RECORDS FOR PROCESSING:

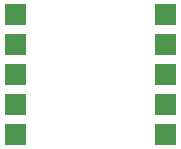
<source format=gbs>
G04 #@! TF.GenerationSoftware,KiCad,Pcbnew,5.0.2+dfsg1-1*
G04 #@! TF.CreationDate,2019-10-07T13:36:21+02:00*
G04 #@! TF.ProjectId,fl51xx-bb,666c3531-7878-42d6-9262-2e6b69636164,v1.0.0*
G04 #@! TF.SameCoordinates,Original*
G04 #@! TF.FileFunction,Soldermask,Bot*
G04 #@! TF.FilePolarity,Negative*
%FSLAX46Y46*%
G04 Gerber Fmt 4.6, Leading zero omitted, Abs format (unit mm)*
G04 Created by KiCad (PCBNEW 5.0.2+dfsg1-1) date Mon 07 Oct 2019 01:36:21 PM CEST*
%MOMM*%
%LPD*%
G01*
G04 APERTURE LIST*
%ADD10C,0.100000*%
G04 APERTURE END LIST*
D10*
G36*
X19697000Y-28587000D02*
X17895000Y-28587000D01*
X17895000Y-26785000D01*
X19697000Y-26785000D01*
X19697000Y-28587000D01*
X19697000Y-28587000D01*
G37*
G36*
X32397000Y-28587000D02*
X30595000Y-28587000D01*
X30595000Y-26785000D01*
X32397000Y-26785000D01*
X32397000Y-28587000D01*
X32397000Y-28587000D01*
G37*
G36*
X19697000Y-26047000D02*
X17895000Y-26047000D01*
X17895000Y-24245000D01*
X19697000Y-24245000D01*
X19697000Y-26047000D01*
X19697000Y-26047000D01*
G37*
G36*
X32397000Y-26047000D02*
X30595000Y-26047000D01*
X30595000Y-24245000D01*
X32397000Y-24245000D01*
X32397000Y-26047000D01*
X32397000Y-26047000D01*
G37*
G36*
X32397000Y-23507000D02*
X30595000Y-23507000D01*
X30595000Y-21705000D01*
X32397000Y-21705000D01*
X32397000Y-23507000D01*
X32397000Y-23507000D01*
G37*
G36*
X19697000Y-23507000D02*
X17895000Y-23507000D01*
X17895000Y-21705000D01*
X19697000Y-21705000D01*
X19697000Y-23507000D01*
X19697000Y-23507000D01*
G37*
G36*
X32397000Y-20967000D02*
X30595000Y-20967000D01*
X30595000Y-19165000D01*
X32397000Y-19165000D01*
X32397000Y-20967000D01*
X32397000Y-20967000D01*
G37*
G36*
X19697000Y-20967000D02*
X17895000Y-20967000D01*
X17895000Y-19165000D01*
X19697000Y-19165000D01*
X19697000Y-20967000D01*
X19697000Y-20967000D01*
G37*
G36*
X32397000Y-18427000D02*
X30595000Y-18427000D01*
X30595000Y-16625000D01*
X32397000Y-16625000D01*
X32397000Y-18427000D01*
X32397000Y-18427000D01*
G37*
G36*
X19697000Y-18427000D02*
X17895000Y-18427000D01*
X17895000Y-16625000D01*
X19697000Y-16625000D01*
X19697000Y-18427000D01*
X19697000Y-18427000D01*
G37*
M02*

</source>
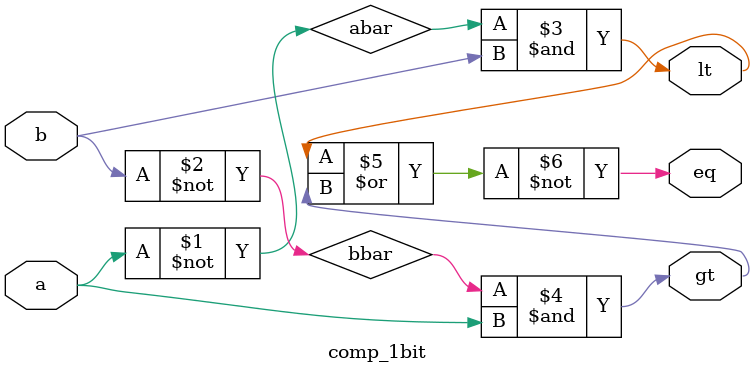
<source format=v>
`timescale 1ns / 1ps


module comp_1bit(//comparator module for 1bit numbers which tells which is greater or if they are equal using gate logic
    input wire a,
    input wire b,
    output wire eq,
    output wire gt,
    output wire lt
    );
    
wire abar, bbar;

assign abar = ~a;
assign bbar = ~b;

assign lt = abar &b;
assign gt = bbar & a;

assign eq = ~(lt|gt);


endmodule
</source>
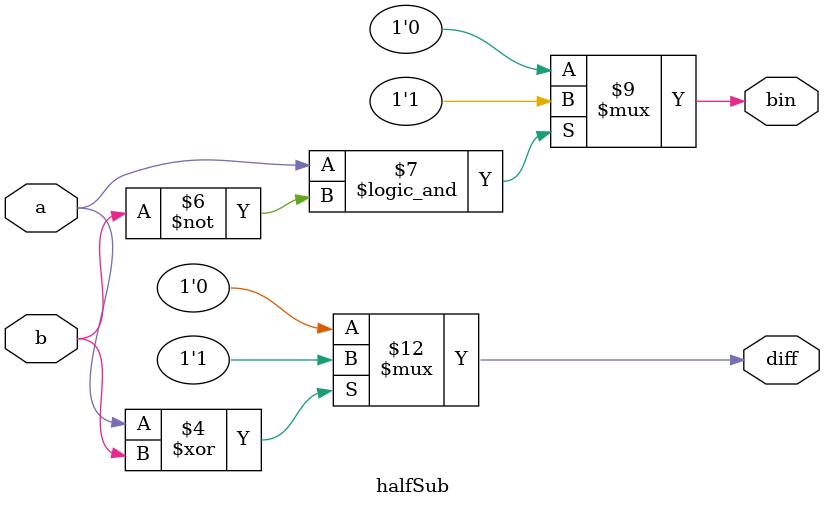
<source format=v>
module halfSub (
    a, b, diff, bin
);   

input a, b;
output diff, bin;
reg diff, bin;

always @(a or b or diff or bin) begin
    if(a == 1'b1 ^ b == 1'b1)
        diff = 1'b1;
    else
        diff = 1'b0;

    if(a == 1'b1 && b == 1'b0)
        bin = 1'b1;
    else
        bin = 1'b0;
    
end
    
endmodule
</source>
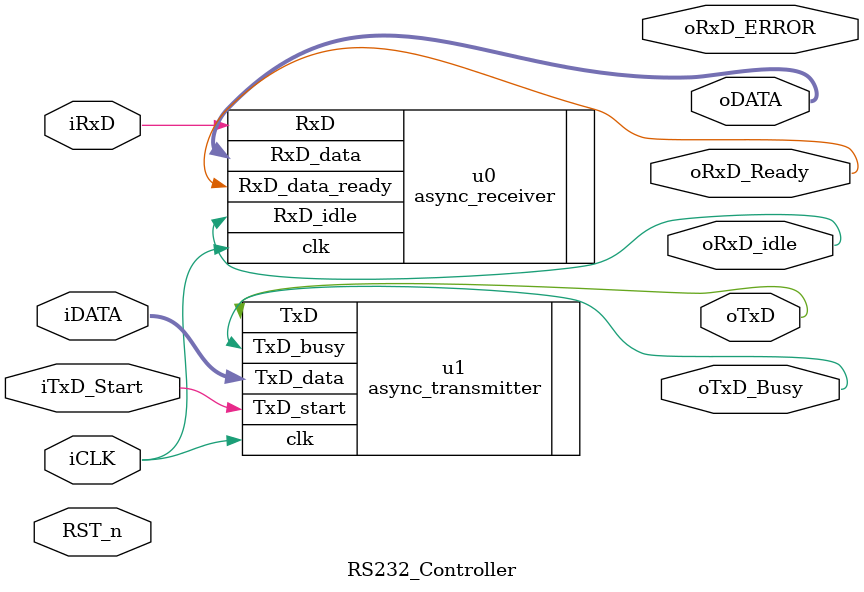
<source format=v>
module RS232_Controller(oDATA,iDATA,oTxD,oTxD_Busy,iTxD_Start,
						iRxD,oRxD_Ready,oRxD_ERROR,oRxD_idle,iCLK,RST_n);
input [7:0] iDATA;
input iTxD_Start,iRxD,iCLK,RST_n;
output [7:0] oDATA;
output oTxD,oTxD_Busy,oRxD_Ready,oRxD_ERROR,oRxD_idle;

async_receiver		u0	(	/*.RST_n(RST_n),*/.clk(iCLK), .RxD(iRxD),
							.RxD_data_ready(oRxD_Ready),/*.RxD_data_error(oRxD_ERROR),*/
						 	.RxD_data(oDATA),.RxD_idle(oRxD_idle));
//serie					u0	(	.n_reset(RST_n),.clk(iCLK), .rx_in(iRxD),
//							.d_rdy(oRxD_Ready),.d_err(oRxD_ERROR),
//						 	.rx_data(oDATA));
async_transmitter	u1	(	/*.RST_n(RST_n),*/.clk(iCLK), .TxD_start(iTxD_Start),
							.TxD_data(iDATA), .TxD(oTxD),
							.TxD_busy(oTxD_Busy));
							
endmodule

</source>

WHAT THE EXERCISE ASKS:
Filter the data above, keeping only lines that include the string "assign".

ANSWER TO THIS EXERCISE:
assign abar = ~a;
assign bbar = ~b;
assign lt = abar &b;
assign gt = bbar & a;
assign eq = ~(lt|gt);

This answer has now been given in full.